L’indice de Gini concernant le risque de cancer du poumon lié aux particules fines atteignait 0,55 en 2020, une inégalité comparable à celle des revenus dans les pays les plus inégalitaires comme la Colombie.

Les populations les plus vulnérables n’ont ni les moyens de se protéger, ni l’accès à des soins adaptés. Elles ne peuvent ni s’équiper de masques efficaces, ni se mettre à l’abri les jours où les pics de pollution atteignent des niveaux dangereux. Dans certains cas, il est même possible de prédire la probabilité de mourir prématurément à cause de la pollution en fonction du pays où l’on est né.

Les foyers les plus pollués se concentrent en Asie et en Afrique

L’aggravation de cette crise environnementale se concentre sur quelques zones du globe.
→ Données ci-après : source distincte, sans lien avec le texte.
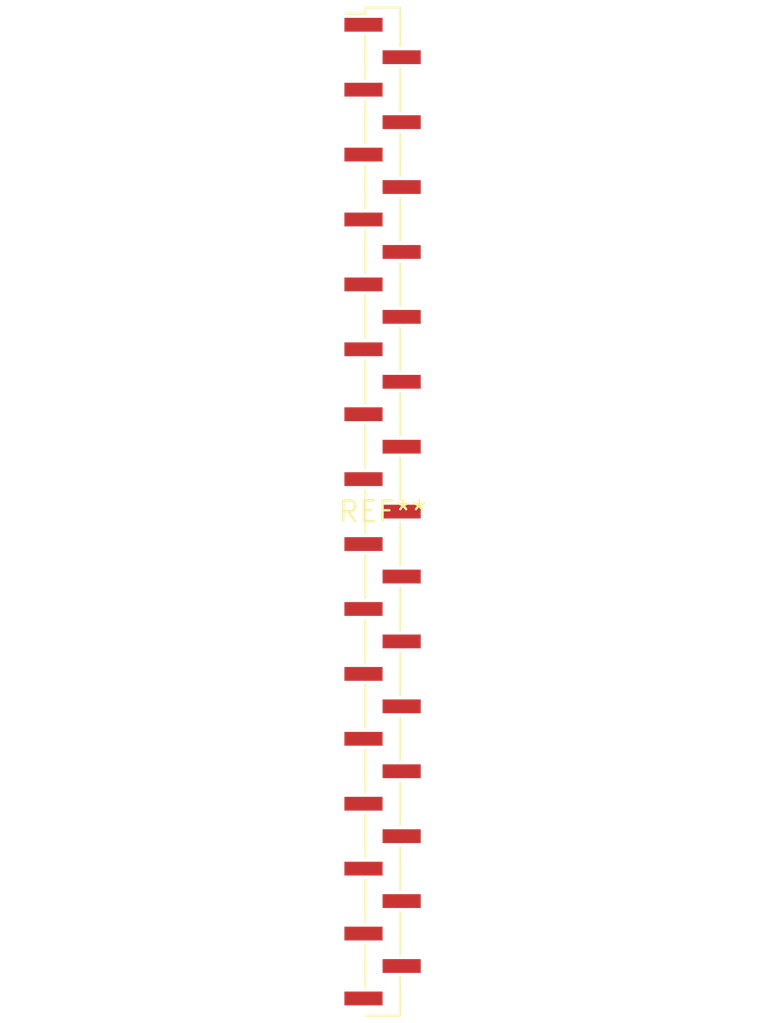
<source format=kicad_pcb>
(kicad_pcb (version 20240108) (generator pcbnew)

  (general
    (thickness 1.6)
  )

  (paper "A4")
  (layers
    (0 "F.Cu" signal)
    (31 "B.Cu" signal)
    (32 "B.Adhes" user "B.Adhesive")
    (33 "F.Adhes" user "F.Adhesive")
    (34 "B.Paste" user)
    (35 "F.Paste" user)
    (36 "B.SilkS" user "B.Silkscreen")
    (37 "F.SilkS" user "F.Silkscreen")
    (38 "B.Mask" user)
    (39 "F.Mask" user)
    (40 "Dwgs.User" user "User.Drawings")
    (41 "Cmts.User" user "User.Comments")
    (42 "Eco1.User" user "User.Eco1")
    (43 "Eco2.User" user "User.Eco2")
    (44 "Edge.Cuts" user)
    (45 "Margin" user)
    (46 "B.CrtYd" user "B.Courtyard")
    (47 "F.CrtYd" user "F.Courtyard")
    (48 "B.Fab" user)
    (49 "F.Fab" user)
    (50 "User.1" user)
    (51 "User.2" user)
    (52 "User.3" user)
    (53 "User.4" user)
    (54 "User.5" user)
    (55 "User.6" user)
    (56 "User.7" user)
    (57 "User.8" user)
    (58 "User.9" user)
  )

  (setup
    (pad_to_mask_clearance 0)
    (pcbplotparams
      (layerselection 0x00010fc_ffffffff)
      (plot_on_all_layers_selection 0x0000000_00000000)
      (disableapertmacros false)
      (usegerberextensions false)
      (usegerberattributes false)
      (usegerberadvancedattributes false)
      (creategerberjobfile false)
      (dashed_line_dash_ratio 12.000000)
      (dashed_line_gap_ratio 3.000000)
      (svgprecision 4)
      (plotframeref false)
      (viasonmask false)
      (mode 1)
      (useauxorigin false)
      (hpglpennumber 1)
      (hpglpenspeed 20)
      (hpglpendiameter 15.000000)
      (dxfpolygonmode false)
      (dxfimperialunits false)
      (dxfusepcbnewfont false)
      (psnegative false)
      (psa4output false)
      (plotreference false)
      (plotvalue false)
      (plotinvisibletext false)
      (sketchpadsonfab false)
      (subtractmaskfromsilk false)
      (outputformat 1)
      (mirror false)
      (drillshape 1)
      (scaleselection 1)
      (outputdirectory "")
    )
  )

  (net 0 "")

  (footprint "PinHeader_1x31_P2.00mm_Vertical_SMD_Pin1Left" (layer "F.Cu") (at 0 0))

)

</source>
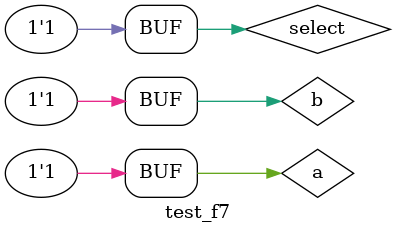
<source format=v>
module f7 ( output s_selected,
    input  a,
    input  b,
    input  select );
// definir dados locais
    wire or_result;
    wire nor_result;

// descrever por portas
    or OR1 ( or_result, a, b );
    nor NOR1 ( nor_result, a, b );

    mux MUX1 ( .s(s_selected), .a(or_result), .b(nor_result), .select(select) );

endmodule // lu_or_nor
// -------------------------
// multiplexer
// -------------------------
module mux ( output s,
    input a,
    input b,
    input select );
// definir dados locais
    wire not_select;
    wire sa;
    wire sb;
// descrever por portas
    not NOT1 ( not_select, select );
    and AND1 ( sa, a, not_select );
    and AND2 ( sb, b, select );
    or OR1 ( s , sa, sb );
endmodule // mux
module test_f7;
// ------------------------- definir dados
    reg a;
    reg b;
    reg select;
    wire s_selected;
    f7 LU1 ( .s_selected(s_selected), .a(a), .b(b), .select(select) );
// ------------------------- parte principal
    initial
      begin : main
        $display("Guia_0702 - Pedro Henrique Cardoso Maia - 874398");
        $display(" a   b   sel     s_selected");
        $display("--------------------------");

        // projetar testes do modulo
        a = 1'b0; b = 1'b0; select = 1'b0; #1 $monitor("%2b  %2b  %3b  %10b", a, b, select, s_selected);
        a = 1'b0; b = 1'b1; select = 1'b0; #1 $monitor("%2b  %2b  %3b  %10b", a, b, select, s_selected);
        a = 1'b1; b = 1'b0; select = 1'b0; #1 $monitor("%2b  %2b  %3b  %10b", a, b, select, s_selected);
        a = 1'b1; b = 1'b1; select = 1'b0; #1 $monitor("%2b  %2b  %3b  %10b", a, b, select, s_selected);

        $display("--------------------------");

        a = 1'b0; b = 1'b0; select = 1'b1; #1 $monitor("%2b  %2b  %3b  %10b", a, b, select, s_selected);
        a = 1'b0; b = 1'b1; select = 1'b1; #1 $monitor("%2b  %2b  %3b  %10b", a, b, select, s_selected);
        a = 1'b1; b = 1'b0; select = 1'b1; #1 $monitor("%2b  %2b  %3b  %10b", a, b, select, s_selected);
        a = 1'b1; b = 1'b1; select = 1'b1; #1 $monitor("%2b  %2b  %3b  %10b", a, b, select, s_selected);
      end
endmodule // test_f7
</source>
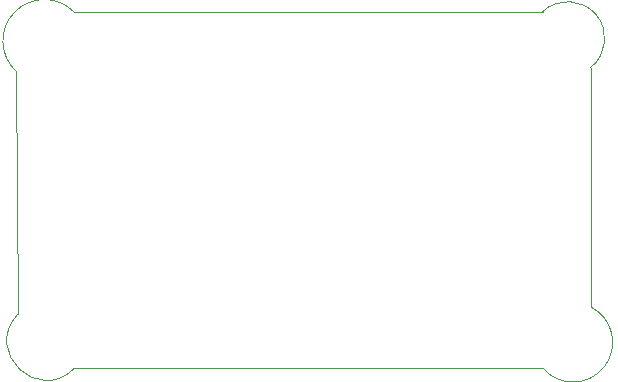
<source format=gbr>
%TF.GenerationSoftware,KiCad,Pcbnew,9.0.0*%
%TF.CreationDate,2025-05-30T17:35:02+05:30*%
%TF.ProjectId,MCU datalogger,4d435520-6461-4746-916c-6f676765722e,1*%
%TF.SameCoordinates,Original*%
%TF.FileFunction,Profile,NP*%
%FSLAX46Y46*%
G04 Gerber Fmt 4.6, Leading zero omitted, Abs format (unit mm)*
G04 Created by KiCad (PCBNEW 9.0.0) date 2025-05-30 17:35:02*
%MOMM*%
%LPD*%
G01*
G04 APERTURE LIST*
%TA.AperFunction,Profile*%
%ADD10C,0.050000*%
%TD*%
G04 APERTURE END LIST*
D10*
X68450000Y-116690395D02*
G75*
G02*
X63622236Y-112141524I-2380000J2310395D01*
G01*
X108089536Y-116690395D02*
X68450000Y-116690395D01*
X63500000Y-91560000D02*
X63622236Y-112141524D01*
X63500000Y-91560000D02*
G75*
G02*
X68371633Y-86508367I2390000J2570000D01*
G01*
X108081634Y-86508368D02*
X68371632Y-86508368D01*
X108081634Y-86499761D02*
G75*
G02*
X112144719Y-91243241I2138366J-2280239D01*
G01*
X112149999Y-111500000D02*
X112149999Y-91250000D01*
X112150000Y-111500000D02*
G75*
G02*
X108089536Y-116690395I-1500000J-3010000D01*
G01*
M02*

</source>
En 2020, près d’un demi-milliard de personnes vivant en Inde étaient exposées aux plus hauts niveaux de pollution atmosphérique. Les pays voisins, comme le Pakistan et le Bangladesh, ne sont pas épargnés. En Afrique, l’Afrique de l’Ouest représente également un point chaud, où la croissance économique s’appuie encore largement sur des sources d’énergie hautement polluantes comme le charbon, le bois ou les carburants fossiles.
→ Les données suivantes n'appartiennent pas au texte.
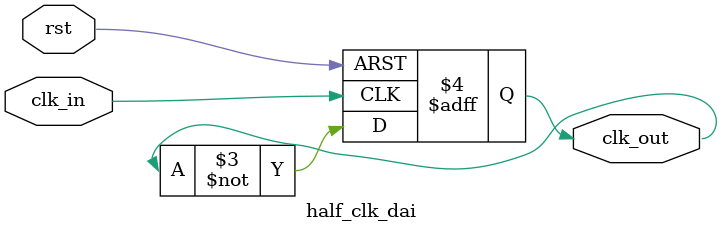
<source format=v>
module half_clk_dai(clk_in, rst, clk_out);
input clk_in;
input rst;
output clk_out;
reg clk_out;

always @(posedge clk_in or negedge rst)
	begin
		if(!rst)
			clk_out<=0;
		else
			clk_out<=~clk_out;
	end

endmodule

</source>
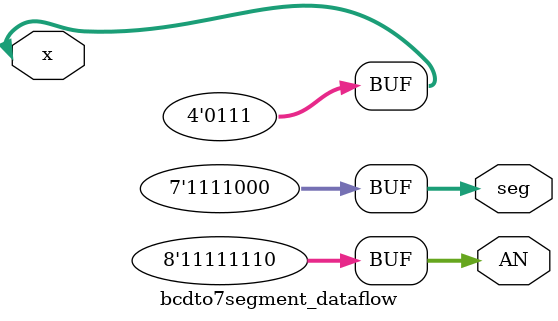
<source format=v>
`timescale 1ns / 1ps


module bcdto7segment_dataflow(
    input [3:0] x,
    output [7:0] AN,
    output [6:0] seg
    );
   
    assign AN = 8'b11111110;
    assign x = 4'b0111; // x = 7
    
    
    assign seg[0]=(x[0]&~x[1]&~x[2]&~x[3])|(~x[0]&~x[1]&x[2]&~x[3]);
    assign seg[1]=(~x[0]&x[1]&x[2])|(x[0]&~x[1]&x[2]);
    assign seg[2]=~x[0]&x[1]&~x[2]&~x[3];
    assign seg[3]=(x[0]&~x[1]&~x[2]&~x[3])|(~x[0]&~x[1]&x[2]&~x[3])|(x[0]&x[1]&x[2]&~x[3]);
    assign seg[4]=(~x[1]&x[2])|x[0];
    assign seg[5]=(x[0]&x[1])|(x[1]&~x[2]&~x[3])|(x[0]&~x[2]&~x[3]);
    assign seg[6]=(~x[1]&~x[2]&~x[3])|(x[0]&x[1]&x[2]&~x[3]);
    
endmodule

</source>
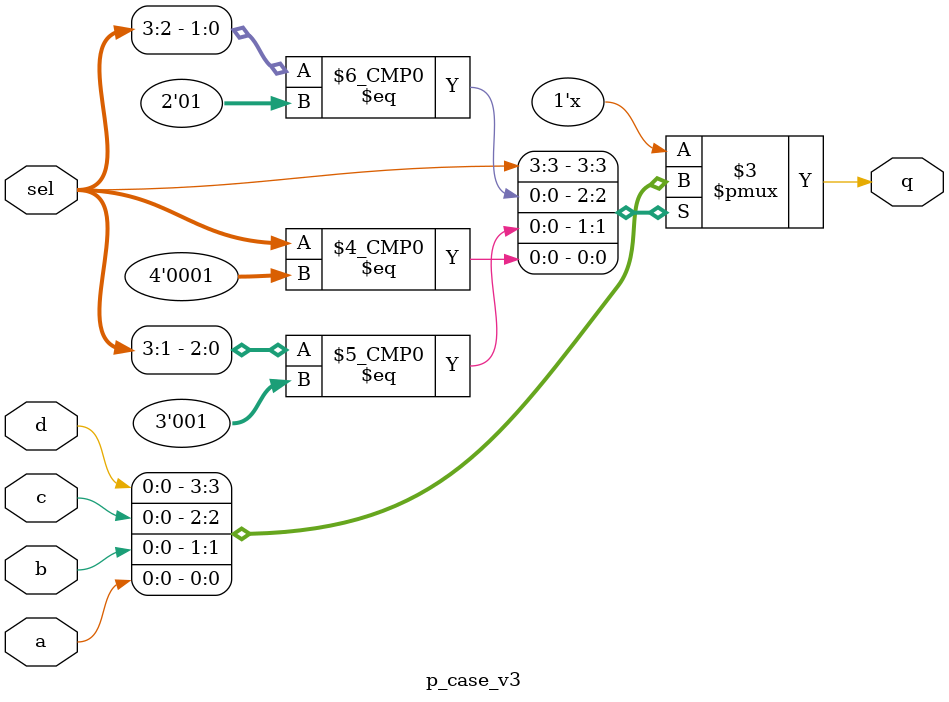
<source format=sv>
module p_case_v3
(
  input logic a, b, c, d,
  input logic [3 : 0] sel,
  output logic q
);
  always_comb begin
    casez (sel)
      4'b1???: q = d;
      4'b01??: q = c;
      4'b001?: q = b;
      4'b0001: q = a;
      default: q = 'x;
    endcase
  end
endmodule

</source>
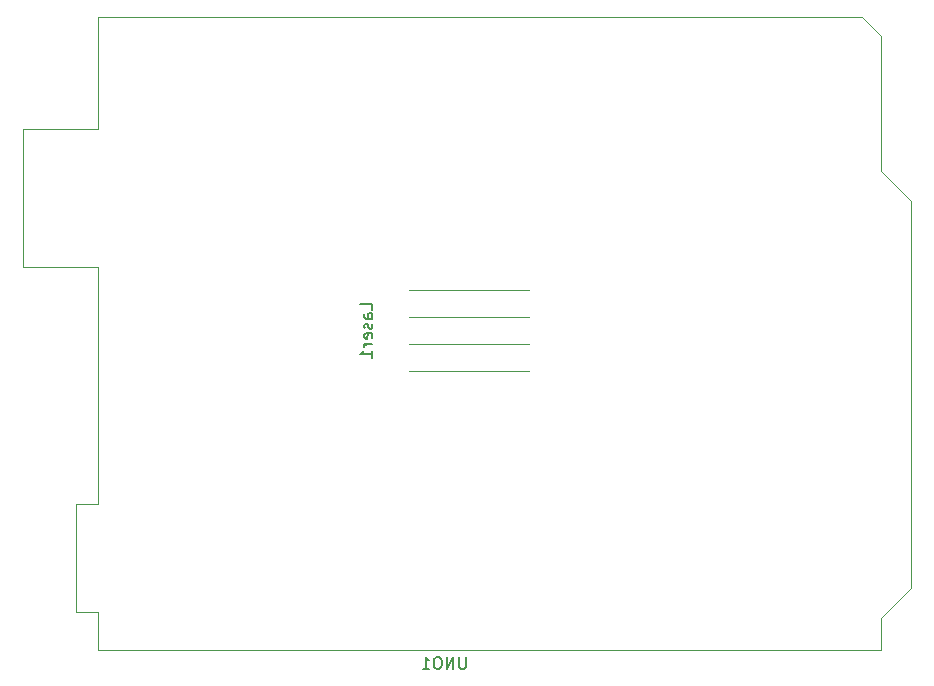
<source format=gbr>
%TF.GenerationSoftware,KiCad,Pcbnew,8.0.6*%
%TF.CreationDate,2025-01-14T17:09:45+01:00*%
%TF.ProjectId,Nivelador Laser,4e697665-6c61-4646-9f72-204c61736572,rev?*%
%TF.SameCoordinates,Original*%
%TF.FileFunction,Legend,Bot*%
%TF.FilePolarity,Positive*%
%FSLAX46Y46*%
G04 Gerber Fmt 4.6, Leading zero omitted, Abs format (unit mm)*
G04 Created by KiCad (PCBNEW 8.0.6) date 2025-01-14 17:09:45*
%MOMM*%
%LPD*%
G01*
G04 APERTURE LIST*
%ADD10C,0.150000*%
%ADD11C,0.120000*%
G04 APERTURE END LIST*
D10*
X161145819Y-69880094D02*
X161145819Y-69403904D01*
X161145819Y-69403904D02*
X160145819Y-69403904D01*
X161145819Y-70641999D02*
X160622009Y-70641999D01*
X160622009Y-70641999D02*
X160526771Y-70594380D01*
X160526771Y-70594380D02*
X160479152Y-70499142D01*
X160479152Y-70499142D02*
X160479152Y-70308666D01*
X160479152Y-70308666D02*
X160526771Y-70213428D01*
X161098200Y-70641999D02*
X161145819Y-70546761D01*
X161145819Y-70546761D02*
X161145819Y-70308666D01*
X161145819Y-70308666D02*
X161098200Y-70213428D01*
X161098200Y-70213428D02*
X161002961Y-70165809D01*
X161002961Y-70165809D02*
X160907723Y-70165809D01*
X160907723Y-70165809D02*
X160812485Y-70213428D01*
X160812485Y-70213428D02*
X160764866Y-70308666D01*
X160764866Y-70308666D02*
X160764866Y-70546761D01*
X160764866Y-70546761D02*
X160717247Y-70641999D01*
X161098200Y-71070571D02*
X161145819Y-71165809D01*
X161145819Y-71165809D02*
X161145819Y-71356285D01*
X161145819Y-71356285D02*
X161098200Y-71451523D01*
X161098200Y-71451523D02*
X161002961Y-71499142D01*
X161002961Y-71499142D02*
X160955342Y-71499142D01*
X160955342Y-71499142D02*
X160860104Y-71451523D01*
X160860104Y-71451523D02*
X160812485Y-71356285D01*
X160812485Y-71356285D02*
X160812485Y-71213428D01*
X160812485Y-71213428D02*
X160764866Y-71118190D01*
X160764866Y-71118190D02*
X160669628Y-71070571D01*
X160669628Y-71070571D02*
X160622009Y-71070571D01*
X160622009Y-71070571D02*
X160526771Y-71118190D01*
X160526771Y-71118190D02*
X160479152Y-71213428D01*
X160479152Y-71213428D02*
X160479152Y-71356285D01*
X160479152Y-71356285D02*
X160526771Y-71451523D01*
X161098200Y-72308666D02*
X161145819Y-72213428D01*
X161145819Y-72213428D02*
X161145819Y-72022952D01*
X161145819Y-72022952D02*
X161098200Y-71927714D01*
X161098200Y-71927714D02*
X161002961Y-71880095D01*
X161002961Y-71880095D02*
X160622009Y-71880095D01*
X160622009Y-71880095D02*
X160526771Y-71927714D01*
X160526771Y-71927714D02*
X160479152Y-72022952D01*
X160479152Y-72022952D02*
X160479152Y-72213428D01*
X160479152Y-72213428D02*
X160526771Y-72308666D01*
X160526771Y-72308666D02*
X160622009Y-72356285D01*
X160622009Y-72356285D02*
X160717247Y-72356285D01*
X160717247Y-72356285D02*
X160812485Y-71880095D01*
X161145819Y-72784857D02*
X160479152Y-72784857D01*
X160669628Y-72784857D02*
X160574390Y-72832476D01*
X160574390Y-72832476D02*
X160526771Y-72880095D01*
X160526771Y-72880095D02*
X160479152Y-72975333D01*
X160479152Y-72975333D02*
X160479152Y-73070571D01*
X161145819Y-73927714D02*
X161145819Y-73356286D01*
X161145819Y-73642000D02*
X160145819Y-73642000D01*
X160145819Y-73642000D02*
X160288676Y-73546762D01*
X160288676Y-73546762D02*
X160383914Y-73451524D01*
X160383914Y-73451524D02*
X160431533Y-73356286D01*
X169068523Y-99276819D02*
X169068523Y-100086342D01*
X169068523Y-100086342D02*
X169020904Y-100181580D01*
X169020904Y-100181580D02*
X168973285Y-100229200D01*
X168973285Y-100229200D02*
X168878047Y-100276819D01*
X168878047Y-100276819D02*
X168687571Y-100276819D01*
X168687571Y-100276819D02*
X168592333Y-100229200D01*
X168592333Y-100229200D02*
X168544714Y-100181580D01*
X168544714Y-100181580D02*
X168497095Y-100086342D01*
X168497095Y-100086342D02*
X168497095Y-99276819D01*
X168020904Y-100276819D02*
X168020904Y-99276819D01*
X168020904Y-99276819D02*
X167449476Y-100276819D01*
X167449476Y-100276819D02*
X167449476Y-99276819D01*
X166782809Y-99276819D02*
X166592333Y-99276819D01*
X166592333Y-99276819D02*
X166497095Y-99324438D01*
X166497095Y-99324438D02*
X166401857Y-99419676D01*
X166401857Y-99419676D02*
X166354238Y-99610152D01*
X166354238Y-99610152D02*
X166354238Y-99943485D01*
X166354238Y-99943485D02*
X166401857Y-100133961D01*
X166401857Y-100133961D02*
X166497095Y-100229200D01*
X166497095Y-100229200D02*
X166592333Y-100276819D01*
X166592333Y-100276819D02*
X166782809Y-100276819D01*
X166782809Y-100276819D02*
X166878047Y-100229200D01*
X166878047Y-100229200D02*
X166973285Y-100133961D01*
X166973285Y-100133961D02*
X167020904Y-99943485D01*
X167020904Y-99943485D02*
X167020904Y-99610152D01*
X167020904Y-99610152D02*
X166973285Y-99419676D01*
X166973285Y-99419676D02*
X166878047Y-99324438D01*
X166878047Y-99324438D02*
X166782809Y-99276819D01*
X165401857Y-100276819D02*
X165973285Y-100276819D01*
X165687571Y-100276819D02*
X165687571Y-99276819D01*
X165687571Y-99276819D02*
X165782809Y-99419676D01*
X165782809Y-99419676D02*
X165878047Y-99514914D01*
X165878047Y-99514914D02*
X165973285Y-99562533D01*
D11*
%TO.C,Laser1*%
X174381000Y-68182000D02*
X164251000Y-68182000D01*
X174381000Y-70502000D02*
X164251000Y-70502000D01*
X174381000Y-72782000D02*
X164251000Y-72782000D01*
X174381000Y-75102000D02*
X164251000Y-75102000D01*
%TO.C,UNO1*%
X131569000Y-54612000D02*
X131569000Y-66292000D01*
X131569000Y-66292000D02*
X137919000Y-66292000D01*
X136019000Y-86362000D02*
X136019000Y-95502000D01*
X136019000Y-95502000D02*
X137919000Y-95502000D01*
X137919000Y-45082000D02*
X137919000Y-54612000D01*
X137919000Y-54612000D02*
X131569000Y-54612000D01*
X137919000Y-66292000D02*
X137919000Y-86362000D01*
X137919000Y-86362000D02*
X136019000Y-86362000D01*
X137919000Y-95502000D02*
X137919000Y-98682000D01*
X137919000Y-98682000D02*
X204219000Y-98682000D01*
X202569000Y-45082000D02*
X137919000Y-45082000D01*
X204219000Y-46732000D02*
X202569000Y-45082000D01*
X204219000Y-58162000D02*
X204219000Y-46732000D01*
X204219000Y-96012000D02*
X206759000Y-93472000D01*
X204219000Y-98682000D02*
X204219000Y-96012000D01*
X206759000Y-60702000D02*
X204219000Y-58162000D01*
X206759000Y-93472000D02*
X206759000Y-60702000D01*
%TD*%
M02*

</source>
Des modèles inspirants à suivre

Heureusement, certains pays montrent que des progrès sont possibles. En France, l’exposition moyenne aux particules fines a diminué de plus de 20 % depuis 2000. Ce recul est le fruit de politiques environnementales ambitieuses et de la transition vers des énergies renouvelables.
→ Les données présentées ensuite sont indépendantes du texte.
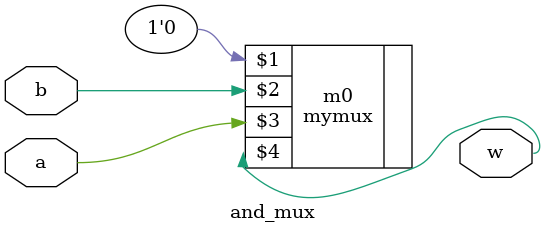
<source format=v>
`timescale 1ns/1ns

module and_mux(input a, b, output w);
	mymux m0(1'b0, b, a, w);
endmodule

</source>
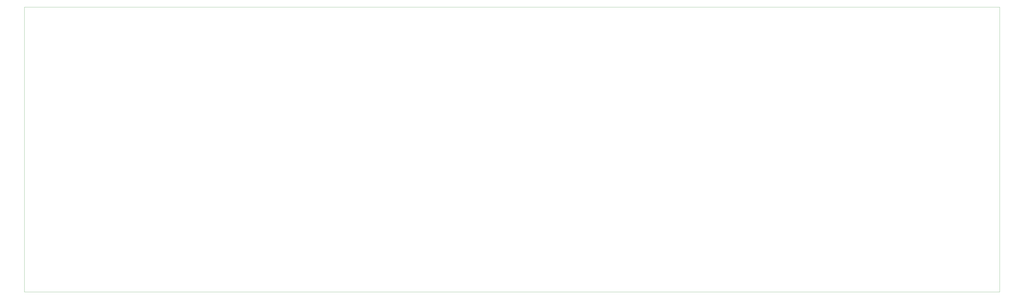
<source format=gbr>
%TF.GenerationSoftware,KiCad,Pcbnew,8.0.8*%
%TF.CreationDate,2025-04-08T21:15:21+02:00*%
%TF.ProjectId,TP-Board-iso105,54502d42-6f61-4726-942d-69736f313035,rev?*%
%TF.SameCoordinates,Original*%
%TF.FileFunction,Profile,NP*%
%FSLAX46Y46*%
G04 Gerber Fmt 4.6, Leading zero omitted, Abs format (unit mm)*
G04 Created by KiCad (PCBNEW 8.0.8) date 2025-04-08 21:15:21*
%MOMM*%
%LPD*%
G01*
G04 APERTURE LIST*
%TA.AperFunction,Profile*%
%ADD10C,0.050000*%
%TD*%
G04 APERTURE END LIST*
D10*
X27600000Y-27600000D02*
X458175000Y-27600000D01*
X458175000Y-153375000D01*
X27600000Y-153375000D01*
X27600000Y-27600000D01*
M02*

</source>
Aux États-Unis, le Clean Air Act a joué un rôle déterminant. En Europe, le marché du carbone et la mise en place de zones à faibles émissions dans les grandes villes ont permis de réduire la pollution liée aux transports et à l’industrie.

Même des pays longtemps parmi les plus pollués, comme la Chine, montrent des signes encourageants. Depuis 2013, Pékin a placé la qualité de l’air parmi ses priorités, entraînant une réduction de plus de 30 % de la pollution aux particules fines. Ce succès, bien que partiel, prouve qu’une volonté politique forte peut renverser la tendance.

Faire de la qualité de l’air une cause globale

Pour offrir un air plus sain à tous, la communauté internationale doit agir de manière solidaire. Les agences de développement, comme l’Agence française de développement (AFD), pourraient intégrer la lutte contre la pollution dans leurs programmes, à condition de ne pas sacrifier d’autres objectifs essentiels comme la lutte contre la pauvreté.

Renforcer les soutiens à l’OMS et aux programmes de santé mondiaux reste également crucial, surtout à l’heure où certains gouvernements désengagent leurs financements dans le domaine environnemental.

L’air pur ne doit pas être un privilège réservé aux pays riches. Atteindre les Objectifs de développement durable des Nations unies implique de garantir à chaque être humain le droit de respirer sans danger. Les exemples positifs existent. Il ne reste plus qu’à les généraliser.